AlphaMissense outperforms other computational methods in predicting the effects of missense variants.
Left: Performance comparison of AlphaMissense and other methods for classifying variants from the Clinvar public archive. The methods shown in gray were trained directly in ClinVar, and their performance on this benchmark is likely overestimated because some of their training variants are included in this test set.
Normal: A chart comparing the performance of AlphaMissense and other methods in predicting measurements from biological experiments.
Building a community resource
AlphaMissense builds on AlphaFold to advance the world’s understanding of proteins. We released it a year ago 200 million protein structures predicted using AlphaFold – which helps millions of scientists around the world accelerate research and pave the way to modern discoveries. We look forward to seeing how AlphaMissense can facilitate solve open questions at the heart of genomics and life sciences.

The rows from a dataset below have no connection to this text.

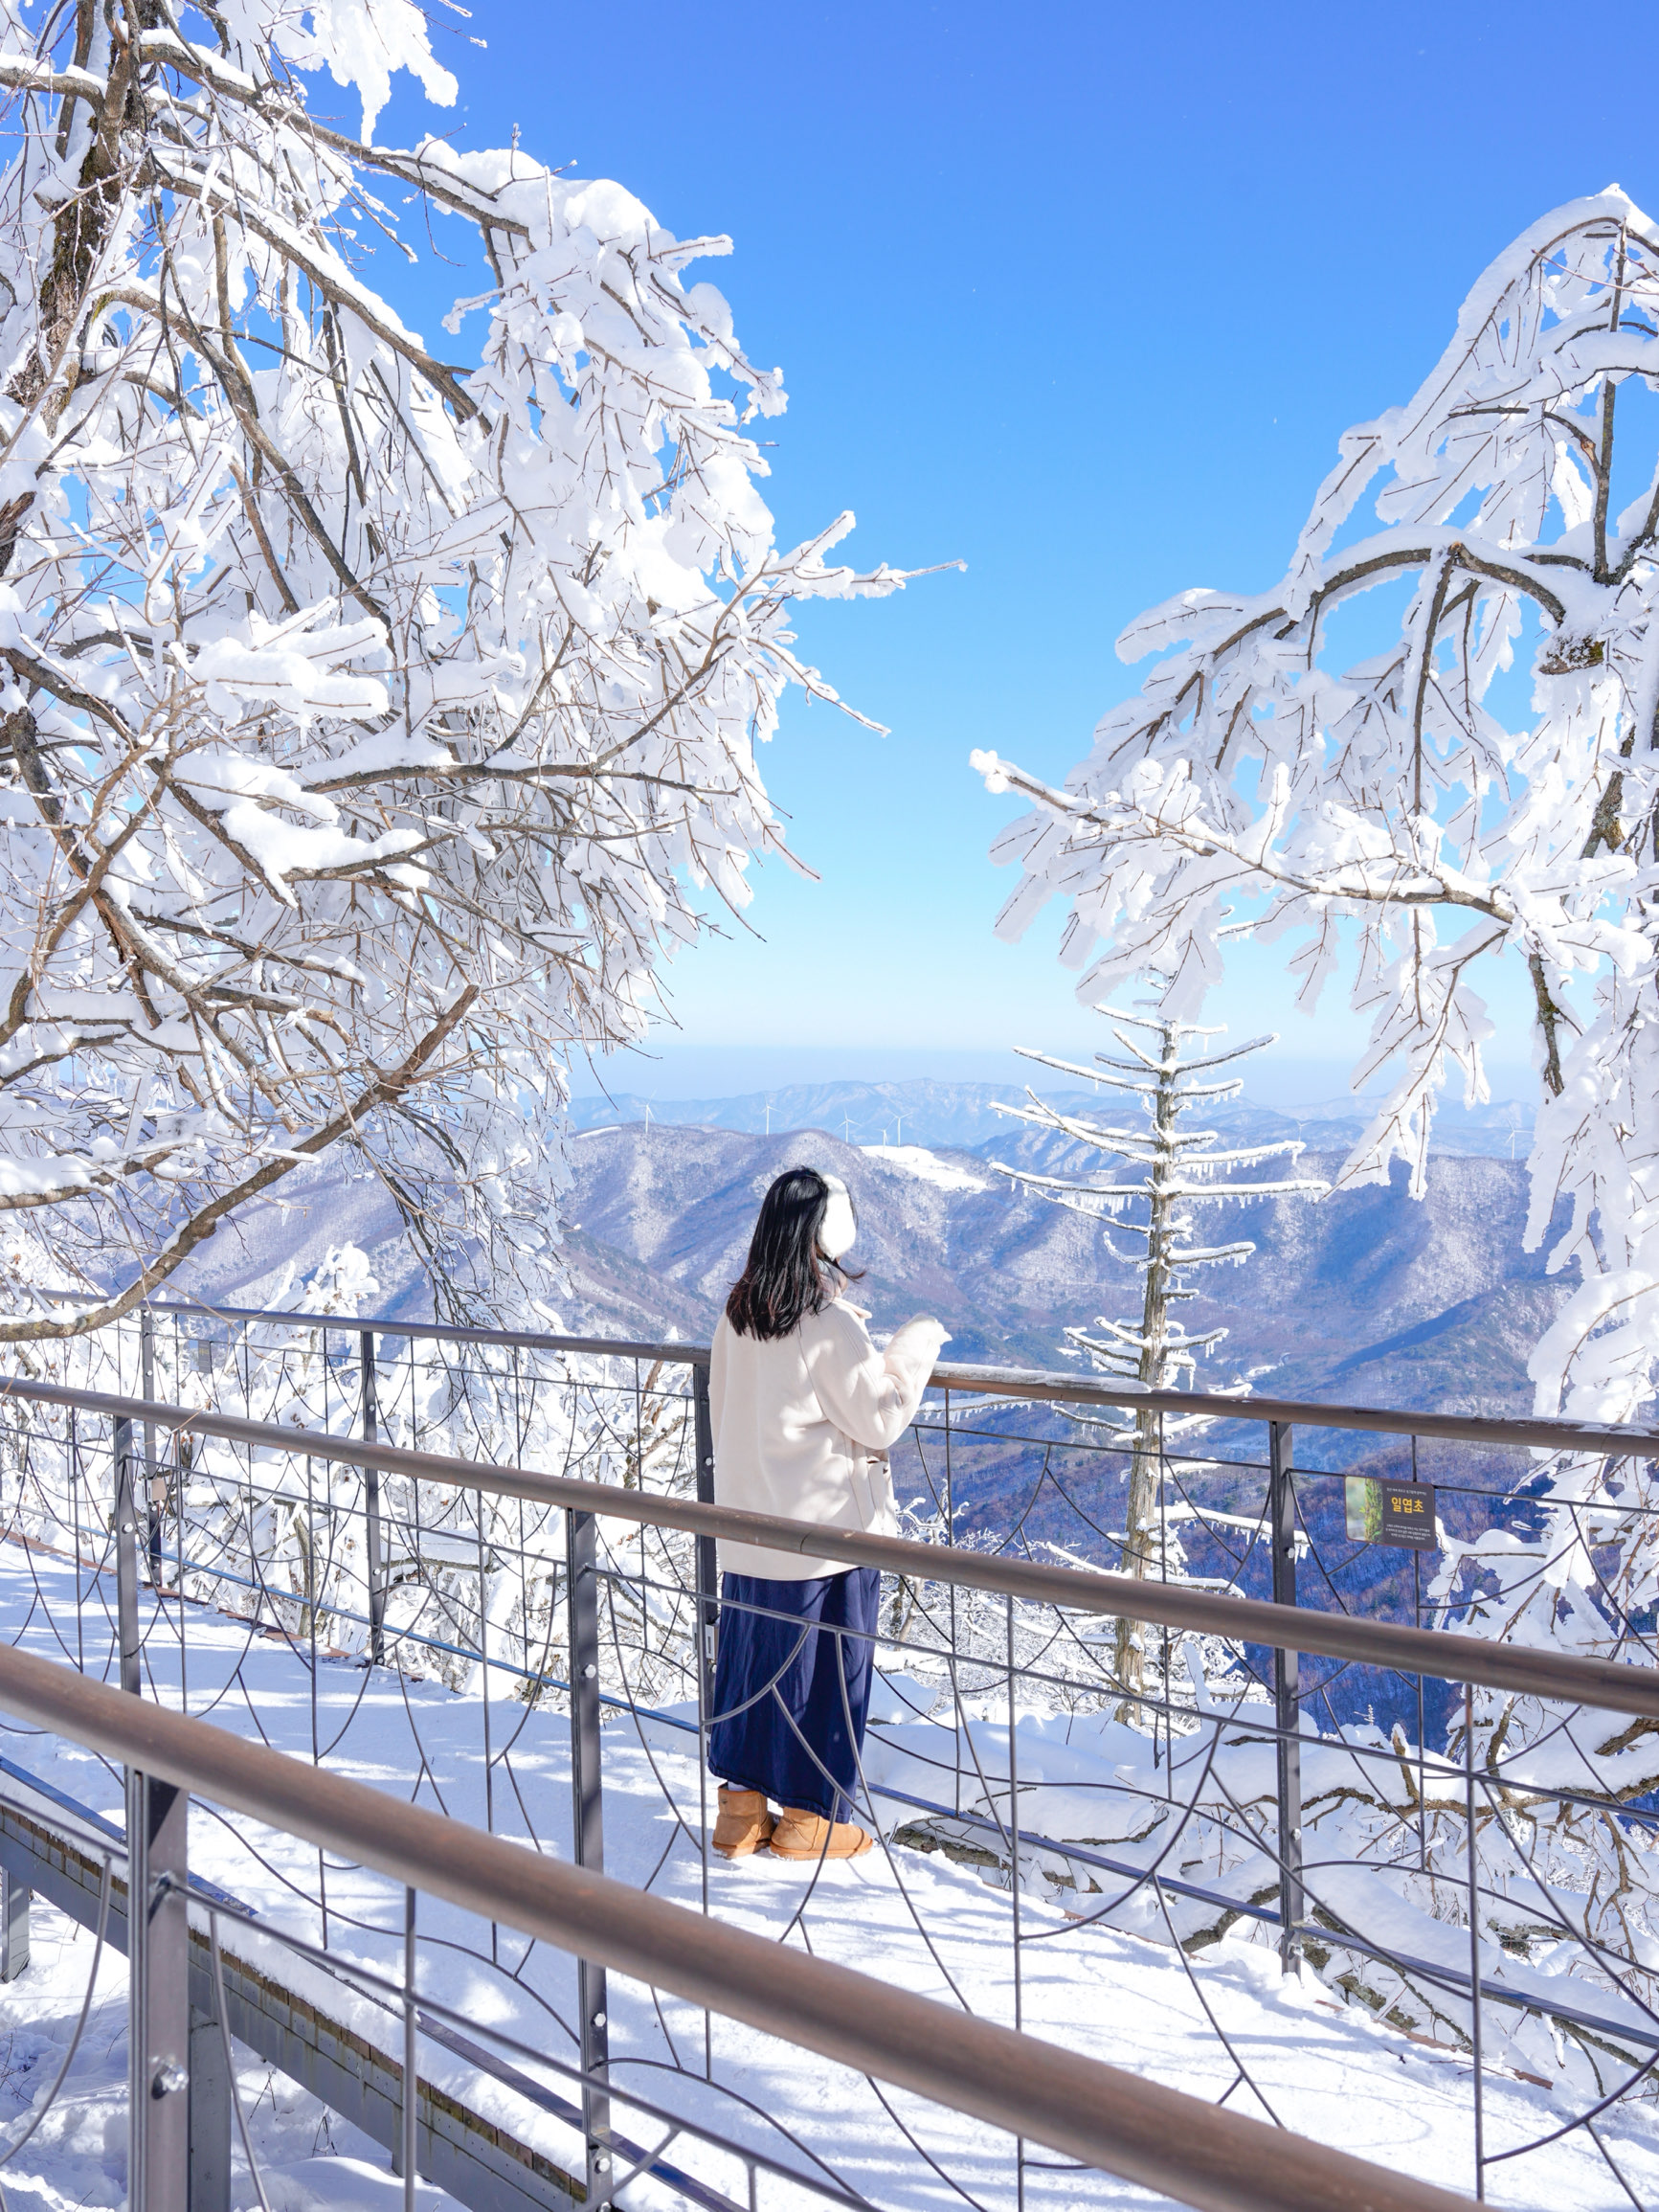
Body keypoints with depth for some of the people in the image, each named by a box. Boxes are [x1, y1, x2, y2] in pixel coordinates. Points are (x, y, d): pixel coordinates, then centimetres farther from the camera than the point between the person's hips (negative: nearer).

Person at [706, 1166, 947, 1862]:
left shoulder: (737, 1315, 0)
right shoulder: (831, 1326, -21)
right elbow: (880, 1420, -12)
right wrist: (915, 1348, 0)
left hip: (747, 1528, 7)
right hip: (825, 1530, -6)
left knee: (749, 1656, 17)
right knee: (827, 1667, 9)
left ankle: (742, 1805, 28)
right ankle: (811, 1817, 21)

We have made AlphaMissense predictions available to both the commercial and scientific communities. Together with EMBL-EBI, we raise their usefulness by: Ensembl Variant Effect Predictor.

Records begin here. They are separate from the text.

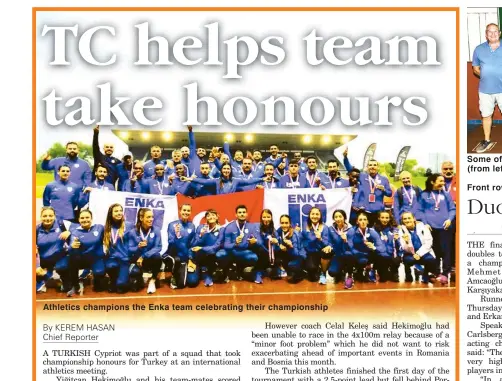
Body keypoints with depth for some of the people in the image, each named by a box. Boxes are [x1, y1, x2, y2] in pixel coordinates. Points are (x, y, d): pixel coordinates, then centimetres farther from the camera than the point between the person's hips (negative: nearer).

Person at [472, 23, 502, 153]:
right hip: (485, 89, 2)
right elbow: (475, 68, 12)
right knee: (486, 115, 12)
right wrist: (484, 76, -5)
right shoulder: (479, 49, 3)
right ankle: (487, 141, 27)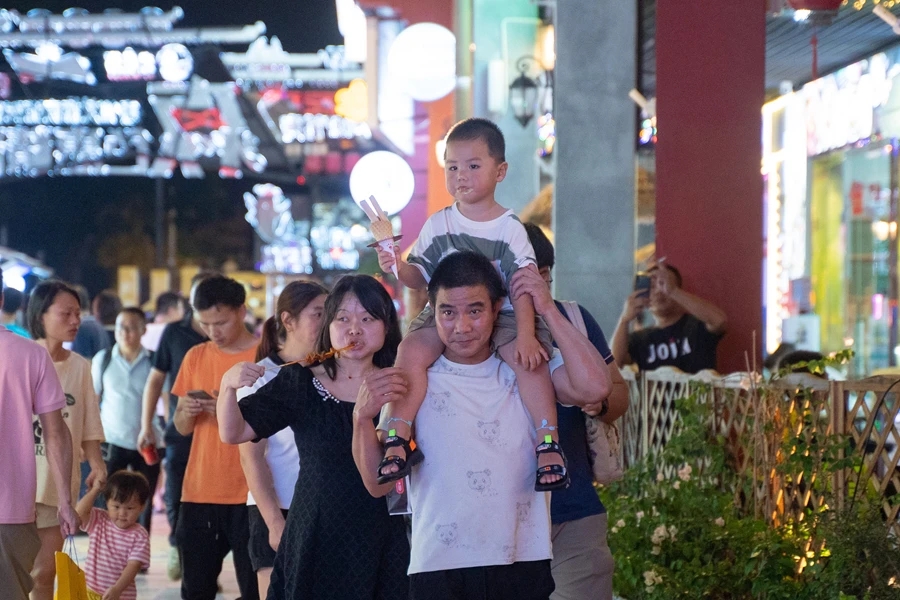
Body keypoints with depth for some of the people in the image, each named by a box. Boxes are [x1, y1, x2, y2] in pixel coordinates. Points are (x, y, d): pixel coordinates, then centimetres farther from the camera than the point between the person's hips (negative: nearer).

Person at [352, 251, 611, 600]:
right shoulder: (413, 382, 1)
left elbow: (594, 388, -14)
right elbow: (379, 484, -2)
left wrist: (547, 310, -7)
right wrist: (362, 418, -20)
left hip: (523, 564, 1)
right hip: (439, 568, -1)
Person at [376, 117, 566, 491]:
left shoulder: (509, 228, 0)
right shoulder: (438, 225, 8)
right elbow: (419, 276, 10)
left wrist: (526, 334, -20)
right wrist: (398, 267, -13)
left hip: (501, 315, -2)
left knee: (530, 359, -28)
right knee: (412, 350, -26)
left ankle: (550, 444, -22)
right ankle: (398, 439, -25)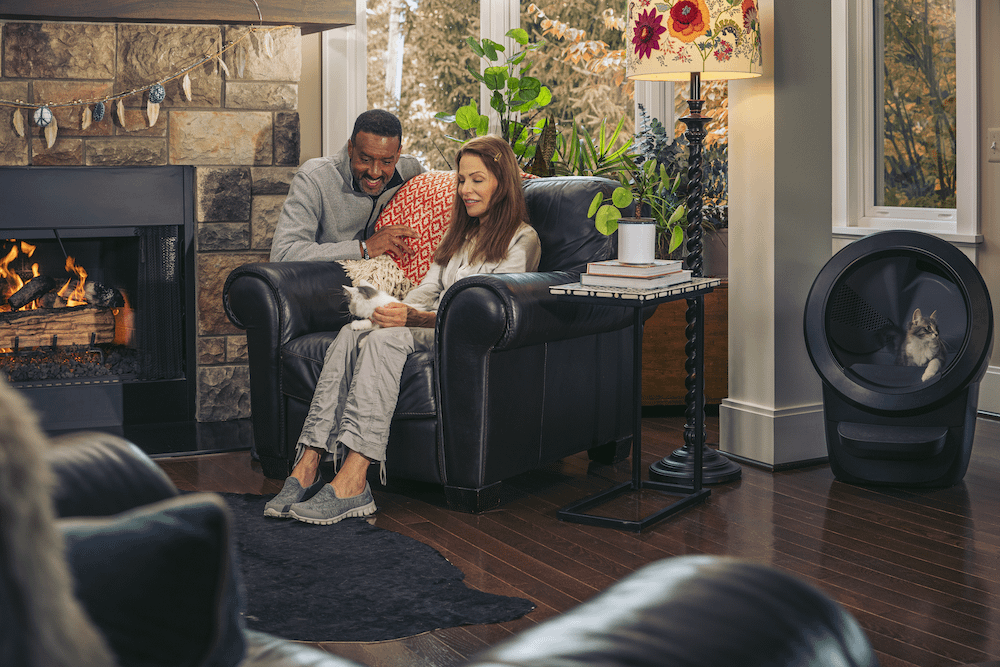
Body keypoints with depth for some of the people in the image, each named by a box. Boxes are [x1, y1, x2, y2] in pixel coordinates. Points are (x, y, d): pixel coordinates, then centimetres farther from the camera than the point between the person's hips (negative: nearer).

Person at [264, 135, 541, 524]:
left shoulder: (521, 240, 1)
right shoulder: (460, 234, 28)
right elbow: (428, 288, 19)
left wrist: (416, 318, -25)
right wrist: (398, 310, -6)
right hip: (433, 328, 7)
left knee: (386, 339, -34)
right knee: (351, 334, -24)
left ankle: (352, 481, -44)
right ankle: (307, 466, -36)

In addition to our missense mutation lookup table, we have provided extended predictions of all possible 216 million single amino acid sequence substitutions in over 19,000 human proteins. We also included the average prediction for each gene, which is similar to measuring a gene’s evolutionary constraints – it indicates how crucial the gene is to the survival of the organism.

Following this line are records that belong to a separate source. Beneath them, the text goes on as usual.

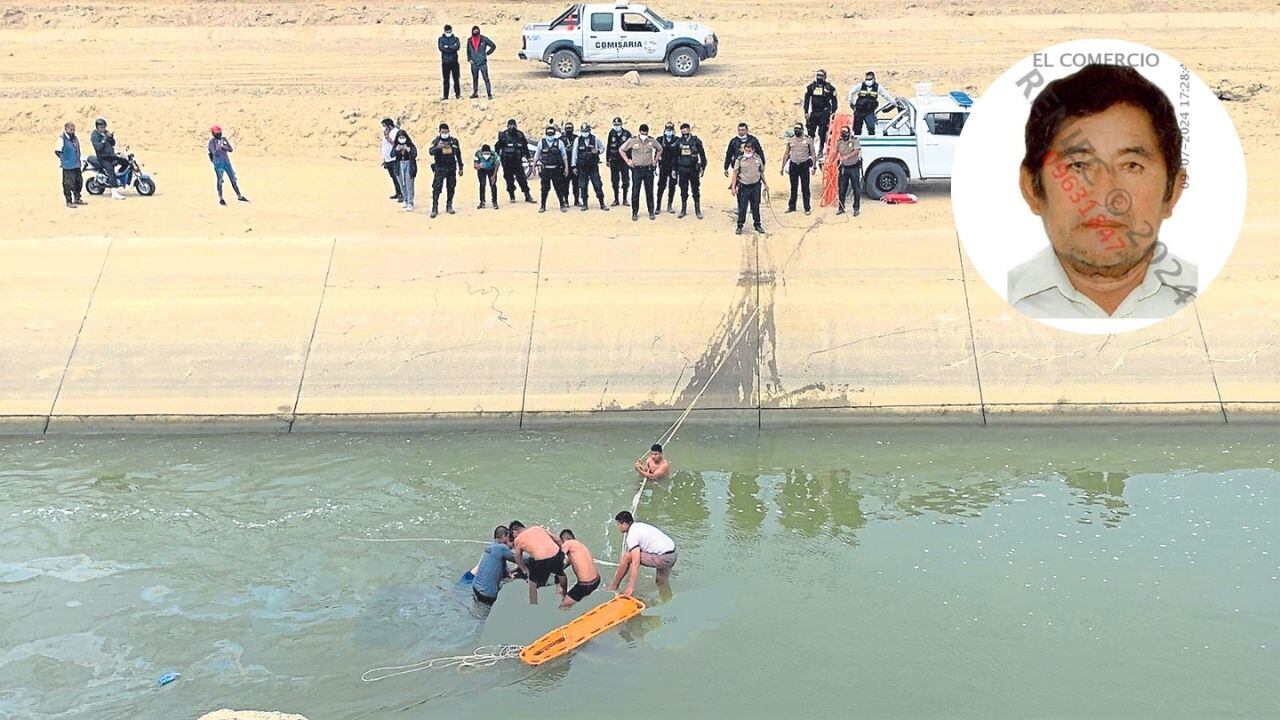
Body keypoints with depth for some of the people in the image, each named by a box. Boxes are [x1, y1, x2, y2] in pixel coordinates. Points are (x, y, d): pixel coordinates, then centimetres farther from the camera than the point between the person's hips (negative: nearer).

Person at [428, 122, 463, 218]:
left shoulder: (454, 141, 4)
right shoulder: (436, 141, -4)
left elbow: (458, 155, 14)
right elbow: (431, 151, -21)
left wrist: (460, 168, 15)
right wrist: (437, 147, -42)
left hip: (451, 168, 3)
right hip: (439, 168, -3)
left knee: (451, 188, 8)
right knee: (437, 188, -10)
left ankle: (449, 206, 21)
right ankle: (434, 208, -11)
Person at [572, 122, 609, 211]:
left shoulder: (595, 139, -1)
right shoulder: (578, 140, 1)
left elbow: (602, 148, 12)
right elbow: (575, 153, 4)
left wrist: (598, 151, -10)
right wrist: (574, 166, 1)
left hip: (593, 167, -1)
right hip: (582, 167, 1)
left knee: (598, 185, -2)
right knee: (583, 186, 3)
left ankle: (602, 204, 4)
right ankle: (585, 204, 14)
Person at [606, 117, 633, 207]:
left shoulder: (627, 133, -2)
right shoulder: (611, 134, 3)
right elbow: (608, 147, 8)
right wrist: (607, 159, 7)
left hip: (624, 160, -1)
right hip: (614, 161, 1)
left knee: (625, 181, 0)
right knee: (614, 181, 5)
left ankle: (625, 199, 10)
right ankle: (616, 199, 12)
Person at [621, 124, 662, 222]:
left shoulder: (652, 141, 2)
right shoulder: (632, 141, -4)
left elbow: (660, 149, 20)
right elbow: (621, 150, 5)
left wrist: (655, 160, 11)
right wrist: (627, 161, 0)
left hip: (648, 169, 2)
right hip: (637, 169, -2)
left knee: (649, 191, 6)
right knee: (635, 191, 0)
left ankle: (651, 212, 13)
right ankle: (634, 212, 7)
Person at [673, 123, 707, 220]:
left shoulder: (696, 141, -1)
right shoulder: (678, 142, 5)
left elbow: (702, 155, 2)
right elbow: (675, 156, 10)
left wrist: (702, 167, -4)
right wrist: (674, 169, 8)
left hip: (693, 169, -2)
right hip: (682, 170, 2)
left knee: (696, 191, 3)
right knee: (683, 191, 7)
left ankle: (698, 210, 9)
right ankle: (683, 209, 16)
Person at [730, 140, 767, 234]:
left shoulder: (758, 160, 5)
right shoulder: (739, 160, -5)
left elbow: (761, 173, 16)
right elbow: (735, 174, -4)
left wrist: (765, 184, 18)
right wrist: (733, 187, -11)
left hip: (755, 187, 3)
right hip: (744, 187, -3)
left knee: (756, 207, 10)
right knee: (742, 208, 0)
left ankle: (757, 225, 21)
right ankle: (740, 226, 9)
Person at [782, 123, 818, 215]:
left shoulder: (808, 139, -2)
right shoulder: (790, 140, 6)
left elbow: (813, 153, 0)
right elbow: (786, 154, 12)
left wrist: (814, 166, -8)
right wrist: (782, 167, 10)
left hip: (804, 165, -3)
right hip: (793, 165, 3)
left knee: (805, 188, 0)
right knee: (793, 187, 11)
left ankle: (807, 208, 4)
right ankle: (792, 206, 20)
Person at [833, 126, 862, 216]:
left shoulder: (854, 140, -4)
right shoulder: (839, 142, 6)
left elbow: (857, 151, -16)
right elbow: (835, 152, 4)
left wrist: (847, 157, -28)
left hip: (854, 167, -3)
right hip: (843, 168, 3)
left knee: (856, 189, 0)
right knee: (842, 189, 7)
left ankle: (856, 208, 8)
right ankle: (841, 208, 17)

Examples of AlphaMissense predictions superimposed on AlphaFold predicted structures (red = predicted to be pathogenic, blue = predicted to be benign, gray = uncertain). Red dots represent known pathogenic missense variants, blue dots represent known benign variants from the ClinVar database.
Left: HBB protein. Variants of this protein can cause sickle cell disease.
Normal: CFTR protein. Variants of this protein can cause cystic fibrosis.
Accelerating research on genetic diseases
A key step in translating the results of this research is collaboration with the scientific community. We worked with Genomics England to explore how these predictions could facilitate research the genetics of scarce diseases. Genomics England compared the AlphaMissense findings with pathogenicity variant data previously collected in humans. Their evaluation confirmed that our predictions are exact and consistent, providing another real-world benchmark for AlphaMissense.
Although our predictions are not intended to be directly applicable to clinical practice – and must be interpreted based on other sources of evidence – this work has the potential to improve the diagnosis of scarce genetic disorders and aid in the discovery of modern disease-causing genes.
Ultimately, we hope that AlphaMissense, along with other tools, will enable scientists to better understand diseases and develop modern life-saving treatments.